Work required:
In the USF football post, transcribe the passage from "But you wouldn't" up to and including "of tired defenders.".

Document extract:
___

What I Don't Want To See Vs. Louisville This Weekend

Why my frustration with USF football isn't about the won-lost record. Seriously, it's not.

What I don't want to see vs. Louisville this weekend... is the expression on those two USF defenders' faces.

That is a look of confusion, fatigue, and looking for answers that they know deep down aren't coming.

Those faces are why I'm angry with the leadership of USF football. Not the 2-4 record. There are scenarios where I could accept USF being 2-4. Florida State, Rutgers, and Nevada are all very good teams; one bad bounce on the road against a decent Temple or Ball State team, and there you are. Somewhere, there is an alternate universe where USF is genuinely unlucky to be 2-4 right now, and will spring some upsets to end up with 7 or 8 wins.

This is not that universe.

But you wouldn't know it from Skip Holtz's public proclamations. They have mostly been of the "remain calm, all is well" variety, and promises of improvements that should be evident by now if they're coming. Even after the Florida State game, I said USF could have a successful season if they could apply that level of performance to Temple, and learn from their mistakes. Instead, we got... well, look at the picture again. And that image doesn't even capture the players' hands-on-hips stance, the traditional stance of tired defenders.

___

Dataset content:
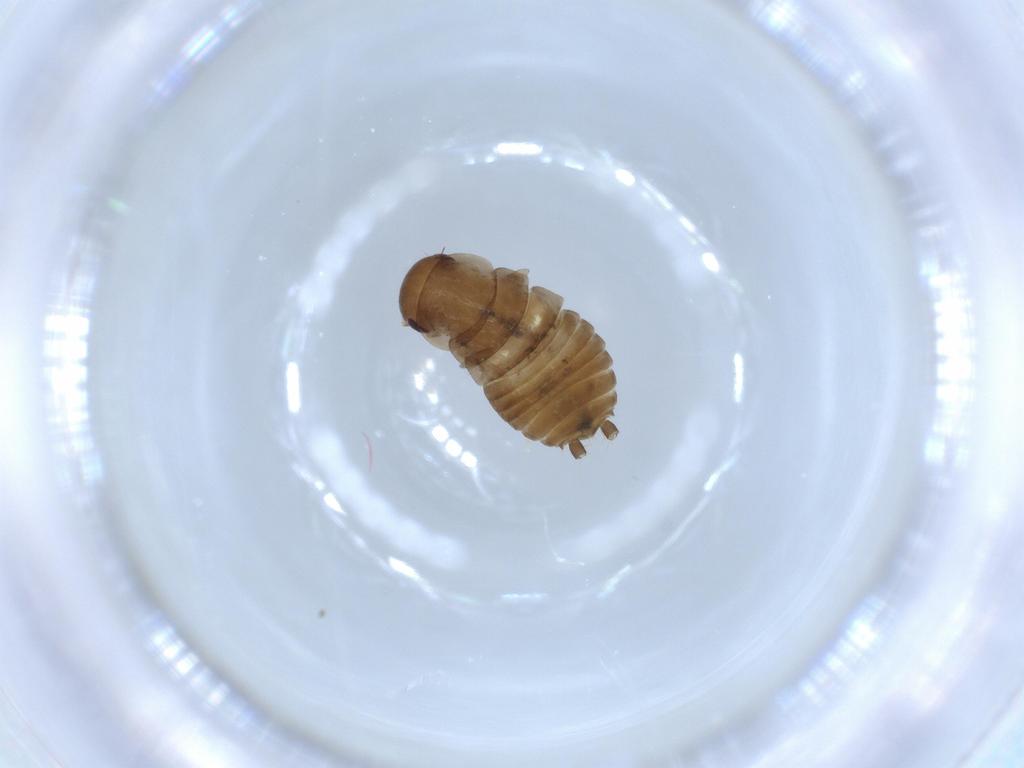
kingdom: Animalia
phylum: Arthropoda
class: Insecta
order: Blattodea
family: Ectobiidae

___

Written response:
But you wouldn't know it from Skip Holtz's public proclamations. They have mostly been of the "remain calm, all is well" variety, and promises of improvements that should be evident by now if they're coming. Even after the Florida State game, I said USF could have a successful season if they could apply that level of performance to Temple, and learn from their mistakes. Instead, we got... well, look at the picture again. And that image doesn't even capture the players' hands-on-hips stance, the traditional stance of tired defenders.